Insurers are now required to report all material cybersecurity incidents to the regulator within 24 hours of either confirming or substantively detecting the breach, whichever occurs first.

Reportable incidents

According to the IRA, reportable incidents include significant disruptions to critical systems, services, or platforms; unauthorised access to or loss of sensitive customer data; and financial losses affecting the insurer, its clients, or third parties.

The guidance further mandates insurers to regularly review and update their cybersecurity policies, at least annually, or whenever there are major changes in ICT infrastructure, the threat environment, or legal requirements.
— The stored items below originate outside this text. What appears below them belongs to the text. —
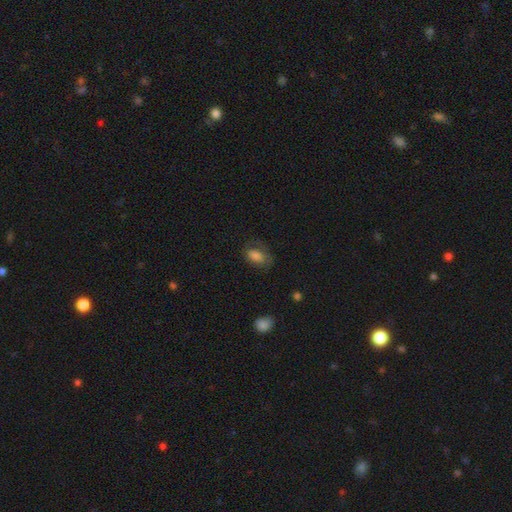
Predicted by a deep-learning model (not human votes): Morphology: type=smooth (77%); roundness=in between (86%); merging=none (57%).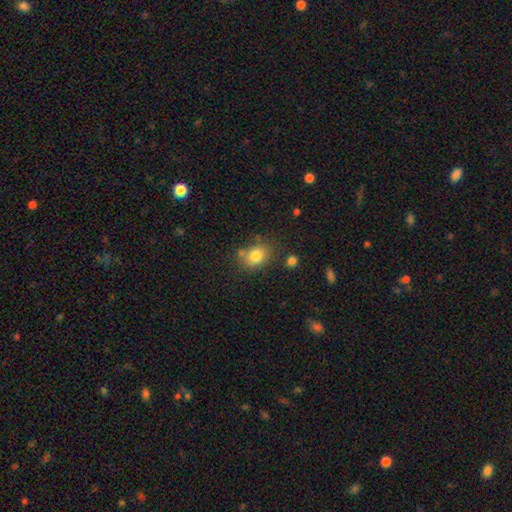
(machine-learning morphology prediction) smooth-or-featured: smooth: 81% | star or artifact: 10% | featured or disk: 8%
  how-rounded: in between: 52% | round: 47% | cigar-shaped: 1%
  merging: none: 68% | minor disturbance: 17% | merger: 9% | major disturbance: 5%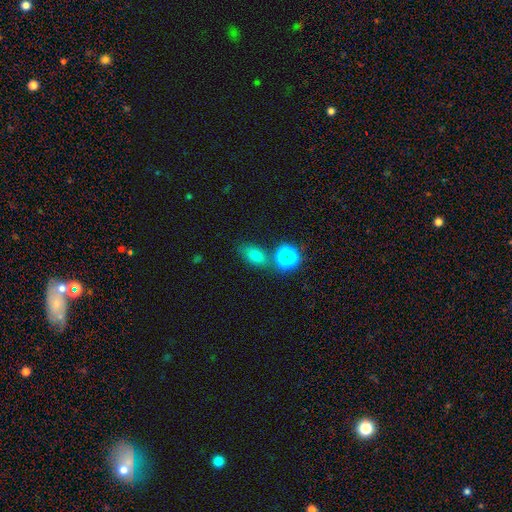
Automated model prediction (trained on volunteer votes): Smooth or featured? Predicted: smooth (p=0.77). How rounded? Predicted: in between (p=0.74). Merging? Predicted: none (p=0.62).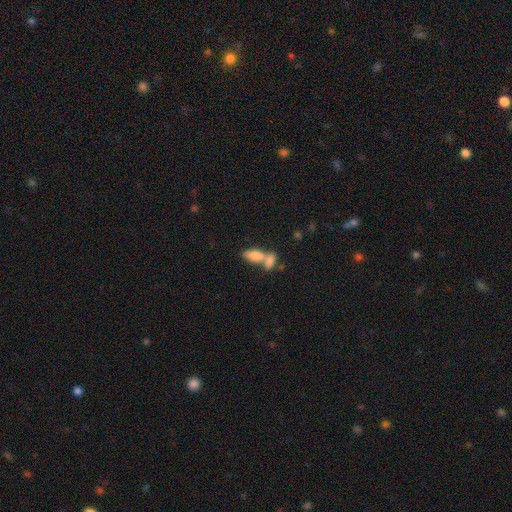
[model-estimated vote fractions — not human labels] This is clearly a smooth galaxy (81%). How rounded: clearly in between (85%). Merging: likely merger (64%).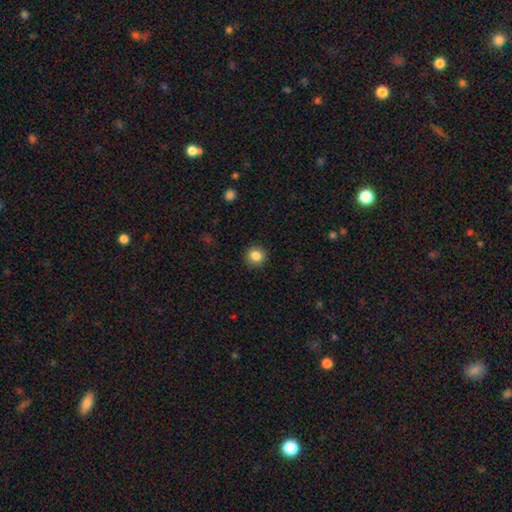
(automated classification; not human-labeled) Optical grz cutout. It shows a smooth galaxy with no disk features (85%) that is round (93%). Merging: none (92%).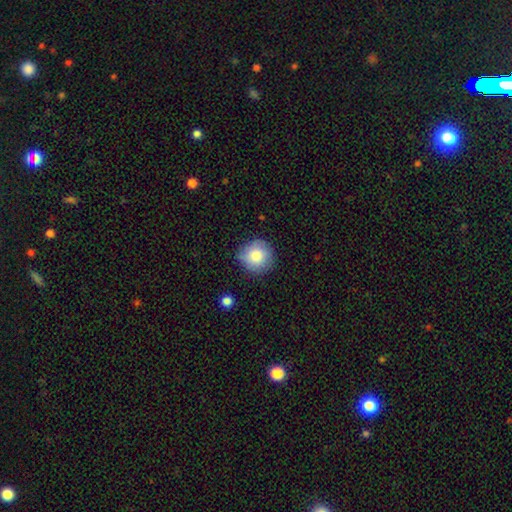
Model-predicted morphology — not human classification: Smooth or featured? Predicted: smooth (p=0.83). How rounded? Predicted: round (p=0.93). Merging? Predicted: none (p=0.81).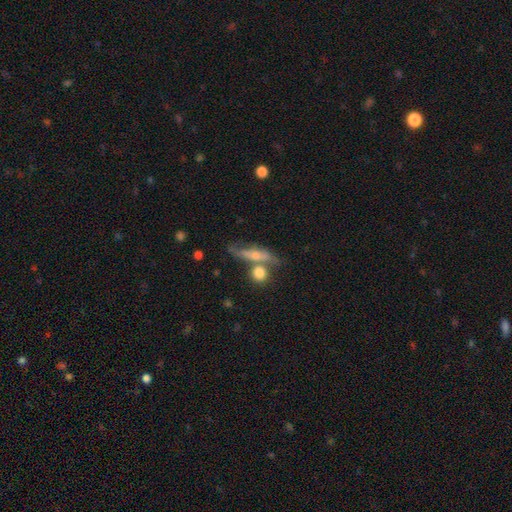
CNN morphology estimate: Smooth or featured: smooth — 46% (featured or disk — 45%)
Merging: none — 50% (merger — 24%)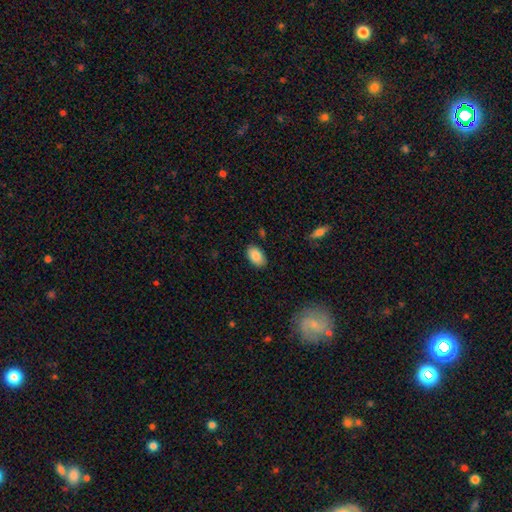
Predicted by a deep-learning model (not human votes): smooth-or-featured: smooth: 86% | star or artifact: 7% | featured or disk: 7%
  how-rounded: in between: 92% | round: 6% | cigar-shaped: 1%
  merging: none: 86% | minor disturbance: 10% | major disturbance: 2% | merger: 1%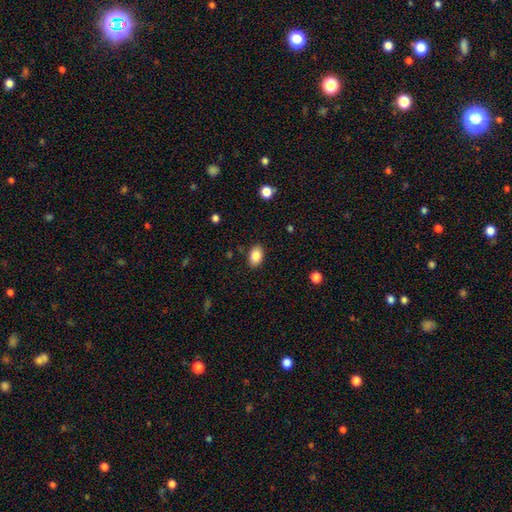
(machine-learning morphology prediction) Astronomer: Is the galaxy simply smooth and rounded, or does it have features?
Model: smooth — 87%.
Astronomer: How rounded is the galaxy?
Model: in between — 87%.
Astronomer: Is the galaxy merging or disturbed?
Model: none — 87%.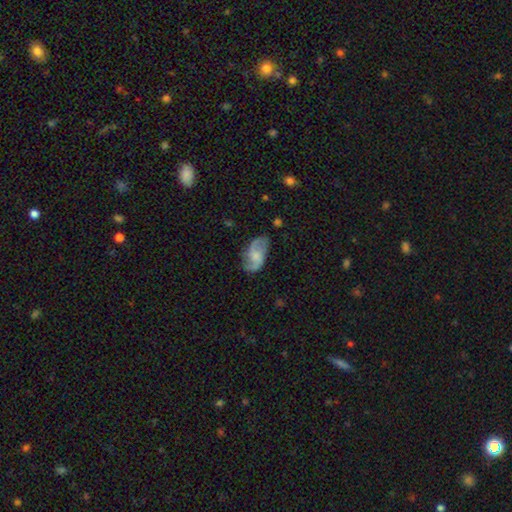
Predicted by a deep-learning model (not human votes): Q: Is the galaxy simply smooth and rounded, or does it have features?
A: featured or disk — 69%.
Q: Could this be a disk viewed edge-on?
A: no — 97%.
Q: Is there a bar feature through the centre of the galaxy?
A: no — 51%.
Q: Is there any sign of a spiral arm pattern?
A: yes — 92%.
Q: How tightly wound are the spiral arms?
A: loose — 59%.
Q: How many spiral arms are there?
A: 2 — 89%.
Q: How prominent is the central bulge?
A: none — 34%.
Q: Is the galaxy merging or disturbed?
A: none — 67%.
Companies must also continuously monitor cyber incidents and submit quarterly reports to the IRA within 15 days of each quarter’s end.

The IRA said the directive is intended to improve visibility into cyber breaches across the insurance sector.

“Cyber incidents in the industry can significantly affect policyholders through compromise of personal and financial data, disruption of claims processing, denial of service, or erosion of trust,” reads the guidance note.

Responsibility

A key shift under the new rules is the assignment of cybersecurity accountability to top leadership.

According to the IRA, boards of directors and senior management now hold ultimate responsibility for overseeing cybersecurity frameworks, marking a departure from the traditional IT department-focused approach.

“The ultimate responsibility for an insurer’s cybersecurity framework rests with the Board of Directors and senior management,” the note states.

To strengthen governance, the guidance recommends that insurer boards include at least one member with expertise in cybersecurity to improve oversight and decision-making.

Insurers are also required to enhance company-wide security awareness through measures such as regular staff training, phishing simulations, and secure backup protocols.

The IRA further highlights emerging risks related to artificial intelligence and third-party service providers, acknowledging that such trends have expanded insurers’ exposure to cyber threats.

The regulator maintained that the guidance positions cybersecurity as a company-wide responsibility, urging insurers to adopt proactive measures to protect sensitive data and critical systems amid a rapidly evolving digital landscape.